Until the Baton Rouge Zoo opened on Easter 1970, Black ended each program by saying "Remember, Baton Rouge needs a zoo." As part of his advocacy for a local zoo, Black organized an "Elephant March," collecting more than 650,000 pennies to help purchase the zoo's first two elephants. He also conducted drives to raise funds and medicine for Catholic missionaries in Brazil.

In addition to his children's shows, Black produced and hosted Good Morning, Angola Style, a weekly early-morning program that gave Angola Prison inmates an opportunity to showcase their musical talent. The show, which Black viewed as a rehabilitation program, aired from 1968 to 1970. Black developed idea for the program after meeting one of the prison's country music bands, The Westernaires, after he performed at the 1967 Angola Prison Rodeo.

Beyond his television work, Black taught classes at the Louisiana State University for six years, starting in the Department of Speech and then continuing after the department merged into the school's journalism school in 1981.

===Awards===
Black received the Golden Deeds Award in 1975 from the Inter-Civic Council of Baton Rouge in honor of his philanthropic work. In 1990, he was honored with the 1990 "Friend of Education" award by the Louisiana Association of Educators. The year prior, Black was awarded the Public Relations Association of Louisiana's "Communicator of the Year Award".

==School board==
In October 1994, Black ran successfully for the District 12 seat on the East Baton Rouge Parish School Board, representing the Broodmoor area. Black was recruited to run for the seat by Community Action for Public Education, a slate organized by Baton Rouge business leaders with the goal of reforming the parish's schools.

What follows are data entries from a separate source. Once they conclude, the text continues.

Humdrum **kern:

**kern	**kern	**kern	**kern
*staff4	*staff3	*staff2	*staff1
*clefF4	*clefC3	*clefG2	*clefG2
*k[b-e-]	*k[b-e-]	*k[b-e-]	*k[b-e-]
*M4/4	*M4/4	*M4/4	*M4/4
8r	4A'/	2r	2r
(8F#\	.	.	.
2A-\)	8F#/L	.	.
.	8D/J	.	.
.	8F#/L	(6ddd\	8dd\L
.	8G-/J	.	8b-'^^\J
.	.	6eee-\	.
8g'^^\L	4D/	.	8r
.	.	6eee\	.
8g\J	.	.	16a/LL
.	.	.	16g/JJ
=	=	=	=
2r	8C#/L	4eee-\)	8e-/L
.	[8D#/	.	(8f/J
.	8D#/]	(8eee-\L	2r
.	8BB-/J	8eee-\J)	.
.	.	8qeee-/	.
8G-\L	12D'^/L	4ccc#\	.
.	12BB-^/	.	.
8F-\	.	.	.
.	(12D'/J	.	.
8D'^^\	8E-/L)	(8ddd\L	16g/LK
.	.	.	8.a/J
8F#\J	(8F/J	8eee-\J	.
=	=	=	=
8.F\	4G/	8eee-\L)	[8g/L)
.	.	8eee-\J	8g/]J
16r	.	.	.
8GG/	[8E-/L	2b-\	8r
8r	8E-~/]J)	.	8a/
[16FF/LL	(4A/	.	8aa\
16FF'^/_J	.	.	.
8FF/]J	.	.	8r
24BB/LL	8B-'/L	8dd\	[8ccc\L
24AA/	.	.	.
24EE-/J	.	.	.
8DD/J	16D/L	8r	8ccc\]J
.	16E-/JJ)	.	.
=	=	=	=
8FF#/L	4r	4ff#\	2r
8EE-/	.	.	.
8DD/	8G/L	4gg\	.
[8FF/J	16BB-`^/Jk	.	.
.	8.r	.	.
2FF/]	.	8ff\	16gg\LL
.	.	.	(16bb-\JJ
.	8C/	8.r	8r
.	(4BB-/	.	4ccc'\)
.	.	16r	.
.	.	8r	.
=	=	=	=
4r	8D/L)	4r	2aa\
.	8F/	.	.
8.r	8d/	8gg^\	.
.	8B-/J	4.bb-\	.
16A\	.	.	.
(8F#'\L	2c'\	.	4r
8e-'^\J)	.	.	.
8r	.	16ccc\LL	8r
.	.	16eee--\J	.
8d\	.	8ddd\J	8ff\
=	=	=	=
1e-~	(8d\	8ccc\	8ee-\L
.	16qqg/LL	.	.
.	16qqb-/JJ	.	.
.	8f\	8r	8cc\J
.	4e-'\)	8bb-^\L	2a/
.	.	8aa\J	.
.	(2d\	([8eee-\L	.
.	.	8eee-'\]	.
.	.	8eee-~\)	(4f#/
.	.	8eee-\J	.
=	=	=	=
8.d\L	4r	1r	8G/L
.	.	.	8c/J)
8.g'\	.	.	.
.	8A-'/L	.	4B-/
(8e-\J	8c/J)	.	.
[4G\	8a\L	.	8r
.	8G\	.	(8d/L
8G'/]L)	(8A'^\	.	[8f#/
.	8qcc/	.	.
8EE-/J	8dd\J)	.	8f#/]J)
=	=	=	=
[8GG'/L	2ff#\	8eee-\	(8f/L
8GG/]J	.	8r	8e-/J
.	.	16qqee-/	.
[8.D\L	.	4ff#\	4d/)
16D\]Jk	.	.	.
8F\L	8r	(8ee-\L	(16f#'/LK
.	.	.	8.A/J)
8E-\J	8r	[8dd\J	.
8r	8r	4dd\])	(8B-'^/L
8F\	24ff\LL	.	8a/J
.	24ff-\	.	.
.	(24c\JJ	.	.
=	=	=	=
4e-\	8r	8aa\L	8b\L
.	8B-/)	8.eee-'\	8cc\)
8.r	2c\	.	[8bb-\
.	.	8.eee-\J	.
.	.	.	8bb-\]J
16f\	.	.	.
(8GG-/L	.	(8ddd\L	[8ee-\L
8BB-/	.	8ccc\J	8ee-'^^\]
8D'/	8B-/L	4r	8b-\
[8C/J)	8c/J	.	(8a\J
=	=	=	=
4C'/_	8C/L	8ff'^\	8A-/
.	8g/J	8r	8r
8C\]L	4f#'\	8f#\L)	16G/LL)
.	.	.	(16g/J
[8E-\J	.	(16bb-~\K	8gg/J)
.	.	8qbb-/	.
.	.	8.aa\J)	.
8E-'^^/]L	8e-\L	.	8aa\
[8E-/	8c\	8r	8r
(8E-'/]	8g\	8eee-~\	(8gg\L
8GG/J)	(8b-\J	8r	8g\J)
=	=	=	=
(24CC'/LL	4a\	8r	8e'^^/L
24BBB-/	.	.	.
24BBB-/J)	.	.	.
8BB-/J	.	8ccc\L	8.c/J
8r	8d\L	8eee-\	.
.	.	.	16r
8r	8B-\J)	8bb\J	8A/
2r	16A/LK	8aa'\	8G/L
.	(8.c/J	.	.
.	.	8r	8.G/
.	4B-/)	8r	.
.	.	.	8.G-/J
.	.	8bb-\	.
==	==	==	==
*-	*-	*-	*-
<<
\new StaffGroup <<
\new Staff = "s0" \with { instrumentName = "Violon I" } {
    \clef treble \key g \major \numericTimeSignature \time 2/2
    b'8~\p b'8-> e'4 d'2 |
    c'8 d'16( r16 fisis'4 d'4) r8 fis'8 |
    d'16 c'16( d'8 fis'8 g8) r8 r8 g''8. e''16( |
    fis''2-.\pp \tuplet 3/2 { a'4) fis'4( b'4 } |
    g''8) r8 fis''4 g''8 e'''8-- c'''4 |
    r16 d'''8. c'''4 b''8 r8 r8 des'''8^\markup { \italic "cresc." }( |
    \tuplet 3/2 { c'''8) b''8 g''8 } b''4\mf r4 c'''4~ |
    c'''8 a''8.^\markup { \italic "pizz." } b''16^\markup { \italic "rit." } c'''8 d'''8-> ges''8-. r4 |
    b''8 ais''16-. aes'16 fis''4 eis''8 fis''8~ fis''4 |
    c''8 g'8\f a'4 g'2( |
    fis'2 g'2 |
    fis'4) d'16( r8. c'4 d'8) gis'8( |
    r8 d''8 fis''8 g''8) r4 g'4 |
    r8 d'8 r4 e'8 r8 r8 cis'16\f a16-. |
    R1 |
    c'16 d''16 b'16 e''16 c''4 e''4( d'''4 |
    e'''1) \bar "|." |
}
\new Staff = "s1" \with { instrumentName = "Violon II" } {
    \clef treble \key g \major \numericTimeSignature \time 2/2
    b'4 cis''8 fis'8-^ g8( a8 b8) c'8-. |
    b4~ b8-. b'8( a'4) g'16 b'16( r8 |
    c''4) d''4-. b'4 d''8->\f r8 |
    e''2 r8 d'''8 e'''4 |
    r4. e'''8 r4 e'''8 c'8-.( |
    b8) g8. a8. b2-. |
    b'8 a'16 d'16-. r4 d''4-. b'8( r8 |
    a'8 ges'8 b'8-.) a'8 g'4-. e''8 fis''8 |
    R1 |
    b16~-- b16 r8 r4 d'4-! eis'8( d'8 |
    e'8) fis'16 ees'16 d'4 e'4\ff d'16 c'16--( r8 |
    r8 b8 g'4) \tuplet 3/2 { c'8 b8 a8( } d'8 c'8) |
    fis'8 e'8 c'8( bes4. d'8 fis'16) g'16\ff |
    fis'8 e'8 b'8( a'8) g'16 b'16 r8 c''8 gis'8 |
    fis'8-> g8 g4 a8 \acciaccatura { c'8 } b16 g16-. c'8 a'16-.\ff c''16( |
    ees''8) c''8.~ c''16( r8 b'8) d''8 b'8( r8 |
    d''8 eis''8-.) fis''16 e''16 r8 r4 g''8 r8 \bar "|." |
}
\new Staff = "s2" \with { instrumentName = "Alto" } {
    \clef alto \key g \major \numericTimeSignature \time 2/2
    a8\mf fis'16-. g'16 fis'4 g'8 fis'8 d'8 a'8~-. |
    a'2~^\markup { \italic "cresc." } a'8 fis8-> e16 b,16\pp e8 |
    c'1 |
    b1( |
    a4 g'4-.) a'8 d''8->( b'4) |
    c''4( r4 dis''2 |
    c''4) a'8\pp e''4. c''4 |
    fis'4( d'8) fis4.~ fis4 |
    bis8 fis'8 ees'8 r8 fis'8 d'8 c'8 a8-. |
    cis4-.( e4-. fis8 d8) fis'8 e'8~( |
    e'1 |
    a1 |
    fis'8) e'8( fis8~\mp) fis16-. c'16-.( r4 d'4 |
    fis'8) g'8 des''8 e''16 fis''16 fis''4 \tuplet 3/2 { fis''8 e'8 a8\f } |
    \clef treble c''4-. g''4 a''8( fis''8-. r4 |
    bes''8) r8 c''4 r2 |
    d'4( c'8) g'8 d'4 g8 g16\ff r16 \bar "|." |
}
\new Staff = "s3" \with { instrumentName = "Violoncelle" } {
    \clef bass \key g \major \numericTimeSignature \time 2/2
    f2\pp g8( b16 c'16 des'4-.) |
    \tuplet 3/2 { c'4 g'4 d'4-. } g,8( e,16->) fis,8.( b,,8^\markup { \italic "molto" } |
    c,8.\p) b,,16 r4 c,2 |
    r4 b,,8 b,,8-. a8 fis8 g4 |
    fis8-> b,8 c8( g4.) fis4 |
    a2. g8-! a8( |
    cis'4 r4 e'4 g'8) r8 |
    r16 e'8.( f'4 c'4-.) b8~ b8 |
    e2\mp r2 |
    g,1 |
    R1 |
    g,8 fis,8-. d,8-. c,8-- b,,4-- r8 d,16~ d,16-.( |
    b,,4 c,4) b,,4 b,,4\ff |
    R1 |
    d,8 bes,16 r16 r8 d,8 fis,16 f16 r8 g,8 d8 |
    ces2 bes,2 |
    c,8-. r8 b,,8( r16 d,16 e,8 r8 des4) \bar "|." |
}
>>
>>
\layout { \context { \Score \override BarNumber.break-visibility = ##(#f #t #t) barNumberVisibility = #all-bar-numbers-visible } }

At the time, Black had been contemplating relaunching Storytime on cable television, but he was also substitute teaching in East Baton Rouge Parish schools where his granddaughter was a first grader. After Black joined the CAPE slate, the District 12 incumbent dropped out of the race. Black's remaining opponent described running against the long-time local children's television host to running against Santa Claus. Running as a Democrat, Black earned 82% of the vote.

Black was reelected three times, serving until 2010. During his time on the board, East Baton Rouge Parish negotiated an end to the parish's long-running desegregation case and gained voter approval for a 1-cent sales tax to increase teacher salaries and support new school construction.

Black declined to run for a fifth term in 2010. At the same time, as part of redistricting, the school board was reduced from 12 to 11 districts.

==Personal life==
In April 1952, Black married his college sweetheart, Elma Kever (d. 2017). The couple had two daughters and a son.